Schlumberger posted its highest profit in seven years as overseas drillers put oil and gas rigs back to work, following North America’s lead amid tight global supplies.
The world’s biggest oil-services provider joined smaller rival Baker Hughes Co. in predicting an international sales expansion over the final three months of the year. Schlumberger’s third-quarter adjusted net income rose to $907 million, the highest since 2015. The shares rose two per cent in pre-market trading.
“We delivered another quarter of double-digit revenue growth and margin expansion, as the pace of growth in our international business stepped up significantly, complementing already robust levels of activity in North America,” chief executive officer Olivier Le Peuch said Friday in a statement announcing the results. “We expect to deliver sequential revenue growth and margin expansion in the fourth quarter.”
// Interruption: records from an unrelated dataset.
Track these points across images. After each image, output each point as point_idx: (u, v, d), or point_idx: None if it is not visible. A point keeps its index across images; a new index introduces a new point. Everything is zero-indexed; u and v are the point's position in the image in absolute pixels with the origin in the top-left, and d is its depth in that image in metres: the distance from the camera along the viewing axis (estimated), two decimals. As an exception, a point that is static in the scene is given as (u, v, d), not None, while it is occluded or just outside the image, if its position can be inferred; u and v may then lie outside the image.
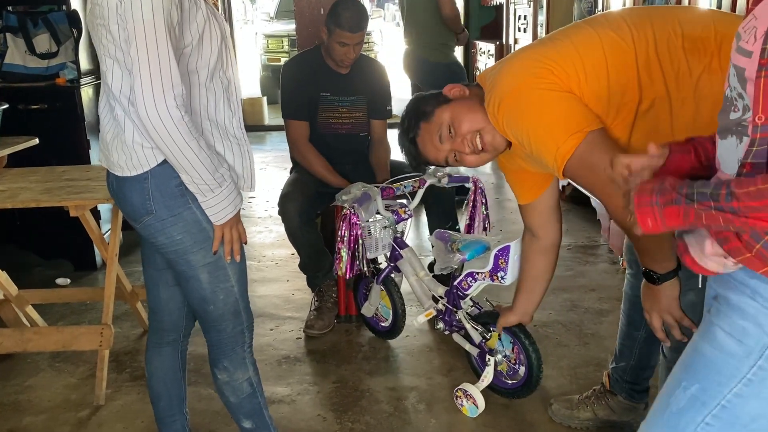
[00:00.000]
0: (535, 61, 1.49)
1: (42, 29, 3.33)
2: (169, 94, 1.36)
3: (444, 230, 2.33)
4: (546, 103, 1.44)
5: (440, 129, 1.63)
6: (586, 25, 1.57)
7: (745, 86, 0.98)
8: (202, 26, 1.45)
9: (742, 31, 1.02)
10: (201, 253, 1.56)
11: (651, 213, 1.00)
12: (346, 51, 2.70)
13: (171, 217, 1.51)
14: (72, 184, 2.37)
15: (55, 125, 3.27)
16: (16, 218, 3.38)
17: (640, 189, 1.03)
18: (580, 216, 4.06)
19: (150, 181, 1.50)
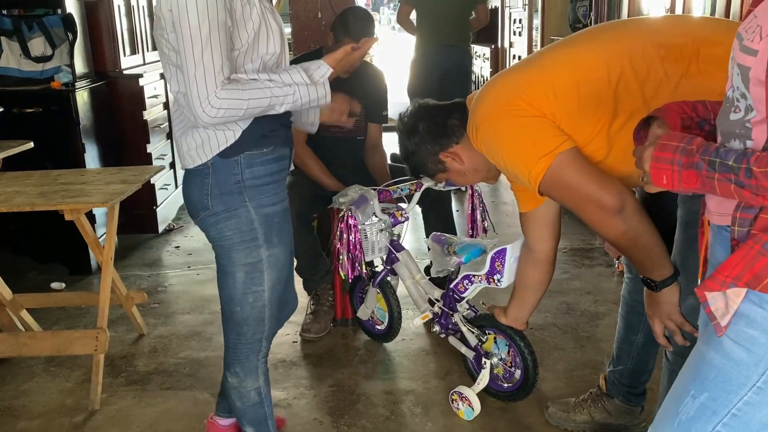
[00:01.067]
0: (508, 88, 1.61)
1: (37, 33, 3.33)
2: (212, 94, 1.41)
3: (440, 233, 2.33)
4: (517, 129, 1.54)
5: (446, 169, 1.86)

Schlumberger and its peers are cashing in as the energy industry’s multiyear expansion outpaces available supplies of labour and equipment in the world’s oil and gas fields. As a result of the higher service prices, drillers are expected to boost spending by double digits globally next year, Baker Hughes told investors this week.
More global oil and natural gas investment is needed to rebalance markets and rebuild spare capacity, Le Peuch said.
“All of these are exacerbated by geopolitics and increasing instances of supply disruptions,” he said. “These dynamics and the urgency to restore balance are resulting in a supply-led upcycle.”
Though the invasion of Ukraine has thrown global energy markets into disarray, Schlumberger hasn’t gone as far as rivals Baker Hughes and Halliburton Co. in disengaging from Russia. Le Peuch has said the company’s unique corporate structure gives it flexibility to work in Russia while fully complying with US and EU sanctions. The company, based in Houston and Paris, has $400 million in unpaid bills stranded in Russia as the country’s international isolation deepens, it said in late July.
Schlumberger, which is an industry bellwether because of its unmatched global footprint and extensive international order book, previously forecast its biggest jump in annual sales in more than a decade. While the international rig count remains 25 per cent lower than three years ago, the company’s sales have already topped revenue from that period.
“This comparison highlights the significant gains we have made in strengthening our market participation and our continued growth potential as rigs mobilize internationally in the quarters to come,” Le Peuch said.
Shares of Baker Hughes surged on Wednesday as the company affirmed analysts’ estimates that earnings per share will jump 50 per cent in the fourth quarter from the current one. Halliburton, the world’s biggest frack-services provider, will round out earnings for the Big 3 oilfield contractors when it reports on Oct. 25.